▶ Brief: Copy nothing before the line containing "50: (474, 224, 9.85)". Reproduce that line and all that follow, exactly, through the end of the records.
────────────────────────────────────────
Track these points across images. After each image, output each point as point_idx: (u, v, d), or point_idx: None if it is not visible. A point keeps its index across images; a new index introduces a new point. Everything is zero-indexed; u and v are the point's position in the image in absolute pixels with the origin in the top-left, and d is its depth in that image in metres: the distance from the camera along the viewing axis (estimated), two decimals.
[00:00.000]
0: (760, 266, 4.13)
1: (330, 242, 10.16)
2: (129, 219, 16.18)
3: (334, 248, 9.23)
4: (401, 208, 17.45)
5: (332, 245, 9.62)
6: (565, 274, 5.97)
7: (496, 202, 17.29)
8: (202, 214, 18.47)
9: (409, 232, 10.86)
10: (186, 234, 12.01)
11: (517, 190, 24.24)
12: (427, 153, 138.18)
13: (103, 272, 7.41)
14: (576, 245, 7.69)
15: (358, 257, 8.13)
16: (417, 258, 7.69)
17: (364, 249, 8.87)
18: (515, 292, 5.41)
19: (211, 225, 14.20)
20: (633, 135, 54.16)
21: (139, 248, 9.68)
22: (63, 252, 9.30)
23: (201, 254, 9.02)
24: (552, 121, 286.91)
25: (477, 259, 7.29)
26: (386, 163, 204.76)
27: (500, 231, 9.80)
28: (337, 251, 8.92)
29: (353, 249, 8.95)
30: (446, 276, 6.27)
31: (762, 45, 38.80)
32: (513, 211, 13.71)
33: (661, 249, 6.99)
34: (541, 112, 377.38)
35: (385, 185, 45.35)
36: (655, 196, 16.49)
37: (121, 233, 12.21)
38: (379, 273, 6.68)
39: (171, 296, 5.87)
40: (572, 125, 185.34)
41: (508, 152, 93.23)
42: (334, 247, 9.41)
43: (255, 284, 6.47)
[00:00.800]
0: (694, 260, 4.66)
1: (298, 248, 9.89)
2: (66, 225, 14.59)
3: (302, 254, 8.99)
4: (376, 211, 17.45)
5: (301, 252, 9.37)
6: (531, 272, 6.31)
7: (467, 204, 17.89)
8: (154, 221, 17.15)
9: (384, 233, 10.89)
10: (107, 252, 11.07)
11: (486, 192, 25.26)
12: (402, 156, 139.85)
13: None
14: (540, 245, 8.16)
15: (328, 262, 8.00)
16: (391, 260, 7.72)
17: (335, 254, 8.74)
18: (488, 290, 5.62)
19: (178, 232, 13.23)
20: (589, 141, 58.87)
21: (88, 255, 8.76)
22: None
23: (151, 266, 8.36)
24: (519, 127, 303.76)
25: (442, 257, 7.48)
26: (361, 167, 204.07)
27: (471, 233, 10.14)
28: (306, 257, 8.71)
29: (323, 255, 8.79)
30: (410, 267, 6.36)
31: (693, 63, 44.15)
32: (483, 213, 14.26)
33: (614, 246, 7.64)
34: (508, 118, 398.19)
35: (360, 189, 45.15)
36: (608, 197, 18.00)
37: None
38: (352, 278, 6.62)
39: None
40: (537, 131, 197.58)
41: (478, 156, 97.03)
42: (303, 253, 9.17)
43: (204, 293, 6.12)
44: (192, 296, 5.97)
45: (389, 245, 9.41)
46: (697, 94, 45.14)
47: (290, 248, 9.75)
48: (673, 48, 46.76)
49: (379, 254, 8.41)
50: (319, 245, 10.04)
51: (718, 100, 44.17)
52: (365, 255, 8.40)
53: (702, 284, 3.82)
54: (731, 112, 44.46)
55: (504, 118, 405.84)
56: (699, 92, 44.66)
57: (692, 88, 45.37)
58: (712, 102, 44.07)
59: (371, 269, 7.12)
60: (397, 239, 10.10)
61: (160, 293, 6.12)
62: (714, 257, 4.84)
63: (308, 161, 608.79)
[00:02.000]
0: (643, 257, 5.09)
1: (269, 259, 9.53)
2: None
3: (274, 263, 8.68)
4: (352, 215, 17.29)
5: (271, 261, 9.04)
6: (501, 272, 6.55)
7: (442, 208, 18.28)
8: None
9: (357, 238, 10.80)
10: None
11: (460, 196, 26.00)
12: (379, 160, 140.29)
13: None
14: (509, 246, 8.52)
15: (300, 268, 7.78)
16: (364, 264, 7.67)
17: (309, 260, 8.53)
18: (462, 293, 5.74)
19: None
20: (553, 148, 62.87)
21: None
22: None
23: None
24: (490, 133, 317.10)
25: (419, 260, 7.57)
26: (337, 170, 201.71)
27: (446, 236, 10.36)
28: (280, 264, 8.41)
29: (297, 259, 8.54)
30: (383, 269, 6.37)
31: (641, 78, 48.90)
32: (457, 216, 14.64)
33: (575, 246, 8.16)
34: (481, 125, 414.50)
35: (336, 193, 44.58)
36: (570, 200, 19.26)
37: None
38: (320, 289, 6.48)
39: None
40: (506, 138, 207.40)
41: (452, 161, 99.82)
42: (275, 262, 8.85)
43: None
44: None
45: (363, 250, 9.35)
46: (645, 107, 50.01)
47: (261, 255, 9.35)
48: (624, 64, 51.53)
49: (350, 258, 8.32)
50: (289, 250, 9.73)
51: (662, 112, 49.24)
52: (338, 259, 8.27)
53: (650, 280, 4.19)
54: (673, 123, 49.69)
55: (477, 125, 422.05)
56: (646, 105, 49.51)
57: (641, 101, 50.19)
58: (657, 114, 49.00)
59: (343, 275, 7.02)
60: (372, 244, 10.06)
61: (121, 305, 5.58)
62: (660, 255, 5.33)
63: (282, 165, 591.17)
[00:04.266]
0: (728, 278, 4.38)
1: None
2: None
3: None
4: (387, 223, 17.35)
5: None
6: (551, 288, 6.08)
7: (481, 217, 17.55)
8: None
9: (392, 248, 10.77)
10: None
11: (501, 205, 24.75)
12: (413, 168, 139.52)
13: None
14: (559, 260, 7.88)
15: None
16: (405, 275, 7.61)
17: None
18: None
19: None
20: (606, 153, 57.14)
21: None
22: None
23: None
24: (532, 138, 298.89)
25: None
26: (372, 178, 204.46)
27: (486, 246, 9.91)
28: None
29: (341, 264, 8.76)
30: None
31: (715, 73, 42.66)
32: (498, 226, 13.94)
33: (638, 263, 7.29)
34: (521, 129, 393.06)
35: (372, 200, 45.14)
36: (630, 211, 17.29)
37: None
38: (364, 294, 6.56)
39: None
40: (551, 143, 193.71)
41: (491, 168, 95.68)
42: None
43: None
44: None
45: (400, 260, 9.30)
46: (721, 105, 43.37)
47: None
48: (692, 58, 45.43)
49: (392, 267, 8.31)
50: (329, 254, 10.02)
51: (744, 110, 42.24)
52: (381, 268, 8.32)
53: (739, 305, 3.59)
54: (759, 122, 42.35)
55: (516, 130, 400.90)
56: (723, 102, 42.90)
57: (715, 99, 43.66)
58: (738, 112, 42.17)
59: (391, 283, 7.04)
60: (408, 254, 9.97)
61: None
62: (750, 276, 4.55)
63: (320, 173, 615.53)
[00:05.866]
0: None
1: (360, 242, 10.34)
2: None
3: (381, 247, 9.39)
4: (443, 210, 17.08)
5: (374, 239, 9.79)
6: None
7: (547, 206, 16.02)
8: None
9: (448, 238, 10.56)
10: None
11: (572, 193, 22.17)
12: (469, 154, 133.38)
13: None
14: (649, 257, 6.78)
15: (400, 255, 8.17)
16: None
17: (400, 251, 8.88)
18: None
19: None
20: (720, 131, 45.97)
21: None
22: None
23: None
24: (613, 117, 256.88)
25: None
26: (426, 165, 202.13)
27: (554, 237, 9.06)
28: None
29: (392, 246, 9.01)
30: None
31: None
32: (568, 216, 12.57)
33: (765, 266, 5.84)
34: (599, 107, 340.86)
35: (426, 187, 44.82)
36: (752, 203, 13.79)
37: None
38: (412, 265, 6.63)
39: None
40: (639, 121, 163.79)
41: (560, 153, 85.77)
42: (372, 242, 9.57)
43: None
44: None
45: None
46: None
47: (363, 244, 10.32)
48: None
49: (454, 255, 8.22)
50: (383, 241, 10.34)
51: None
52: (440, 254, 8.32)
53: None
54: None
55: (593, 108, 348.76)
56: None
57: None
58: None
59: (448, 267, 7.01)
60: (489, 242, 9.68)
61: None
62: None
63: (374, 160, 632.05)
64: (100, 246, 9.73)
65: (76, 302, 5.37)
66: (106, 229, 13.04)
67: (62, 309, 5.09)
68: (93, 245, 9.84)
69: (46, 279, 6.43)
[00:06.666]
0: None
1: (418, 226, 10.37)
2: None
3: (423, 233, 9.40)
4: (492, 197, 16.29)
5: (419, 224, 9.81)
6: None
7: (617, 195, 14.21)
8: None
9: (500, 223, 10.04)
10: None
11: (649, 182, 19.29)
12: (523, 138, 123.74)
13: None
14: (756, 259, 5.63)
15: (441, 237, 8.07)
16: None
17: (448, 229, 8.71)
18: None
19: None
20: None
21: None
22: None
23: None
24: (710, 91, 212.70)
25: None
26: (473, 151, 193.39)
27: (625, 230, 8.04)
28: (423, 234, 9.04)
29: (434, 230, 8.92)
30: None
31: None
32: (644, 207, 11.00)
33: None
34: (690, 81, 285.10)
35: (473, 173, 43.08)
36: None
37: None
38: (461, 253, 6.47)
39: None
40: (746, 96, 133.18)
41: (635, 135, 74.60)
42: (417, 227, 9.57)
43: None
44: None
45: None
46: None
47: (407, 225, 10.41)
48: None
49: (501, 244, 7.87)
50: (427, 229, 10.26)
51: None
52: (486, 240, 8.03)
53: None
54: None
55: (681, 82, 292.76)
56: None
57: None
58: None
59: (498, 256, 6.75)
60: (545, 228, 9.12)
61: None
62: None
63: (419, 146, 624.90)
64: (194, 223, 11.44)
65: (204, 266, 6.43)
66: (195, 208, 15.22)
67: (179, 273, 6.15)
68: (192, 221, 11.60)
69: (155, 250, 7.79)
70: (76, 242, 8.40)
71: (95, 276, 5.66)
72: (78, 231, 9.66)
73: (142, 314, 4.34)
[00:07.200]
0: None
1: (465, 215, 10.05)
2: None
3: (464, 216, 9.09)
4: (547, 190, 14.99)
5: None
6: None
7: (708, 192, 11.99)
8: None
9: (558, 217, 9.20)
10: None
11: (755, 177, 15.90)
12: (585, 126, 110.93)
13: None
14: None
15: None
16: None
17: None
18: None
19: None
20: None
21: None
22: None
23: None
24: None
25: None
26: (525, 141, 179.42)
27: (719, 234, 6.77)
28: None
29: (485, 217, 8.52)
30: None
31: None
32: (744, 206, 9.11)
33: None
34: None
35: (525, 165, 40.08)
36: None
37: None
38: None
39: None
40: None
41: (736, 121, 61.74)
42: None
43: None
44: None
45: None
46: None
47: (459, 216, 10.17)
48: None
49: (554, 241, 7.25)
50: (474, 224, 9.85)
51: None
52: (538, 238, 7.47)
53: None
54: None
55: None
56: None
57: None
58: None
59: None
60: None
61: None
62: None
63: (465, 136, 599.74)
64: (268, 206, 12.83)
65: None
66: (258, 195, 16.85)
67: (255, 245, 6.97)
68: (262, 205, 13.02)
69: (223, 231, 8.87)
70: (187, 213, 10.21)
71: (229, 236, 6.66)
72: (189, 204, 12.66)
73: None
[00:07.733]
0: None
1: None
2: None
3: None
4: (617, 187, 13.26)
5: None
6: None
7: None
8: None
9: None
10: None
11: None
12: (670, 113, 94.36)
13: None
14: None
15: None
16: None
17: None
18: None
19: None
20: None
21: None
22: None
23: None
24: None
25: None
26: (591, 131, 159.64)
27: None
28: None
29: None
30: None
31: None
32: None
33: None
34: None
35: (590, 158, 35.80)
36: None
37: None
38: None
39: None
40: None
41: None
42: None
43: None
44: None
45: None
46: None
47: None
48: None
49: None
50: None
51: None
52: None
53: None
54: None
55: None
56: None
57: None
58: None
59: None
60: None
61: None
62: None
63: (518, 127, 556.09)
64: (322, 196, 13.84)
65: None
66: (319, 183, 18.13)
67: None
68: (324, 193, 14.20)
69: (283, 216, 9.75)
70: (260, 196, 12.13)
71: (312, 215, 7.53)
────────────────────────────────────────
▶ Answer section:
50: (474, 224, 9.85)
51: None
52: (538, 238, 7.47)
53: None
54: None
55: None
56: None
57: None
58: None
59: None
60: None
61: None
62: None
63: (465, 136, 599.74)
64: (268, 206, 12.83)
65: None
66: (258, 195, 16.85)
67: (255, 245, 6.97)
68: (262, 205, 13.02)
69: (223, 231, 8.87)
70: (187, 213, 10.21)
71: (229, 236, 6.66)
72: (189, 204, 12.66)
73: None
[00:07.733]
0: None
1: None
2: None
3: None
4: (617, 187, 13.26)
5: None
6: None
7: None
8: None
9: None
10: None
11: None
12: (670, 113, 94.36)
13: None
14: None
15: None
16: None
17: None
18: None
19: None
20: None
21: None
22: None
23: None
24: None
25: None
26: (591, 131, 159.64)
27: None
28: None
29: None
30: None
31: None
32: None
33: None
34: None
35: (590, 158, 35.80)
36: None
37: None
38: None
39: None
40: None
41: None
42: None
43: None
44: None
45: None
46: None
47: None
48: None
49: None
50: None
51: None
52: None
53: None
54: None
55: None
56: None
57: None
58: None
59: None
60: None
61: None
62: None
63: (518, 127, 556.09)
64: (322, 196, 13.84)
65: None
66: (319, 183, 18.13)
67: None
68: (324, 193, 14.20)
69: (283, 216, 9.75)
70: (260, 196, 12.13)
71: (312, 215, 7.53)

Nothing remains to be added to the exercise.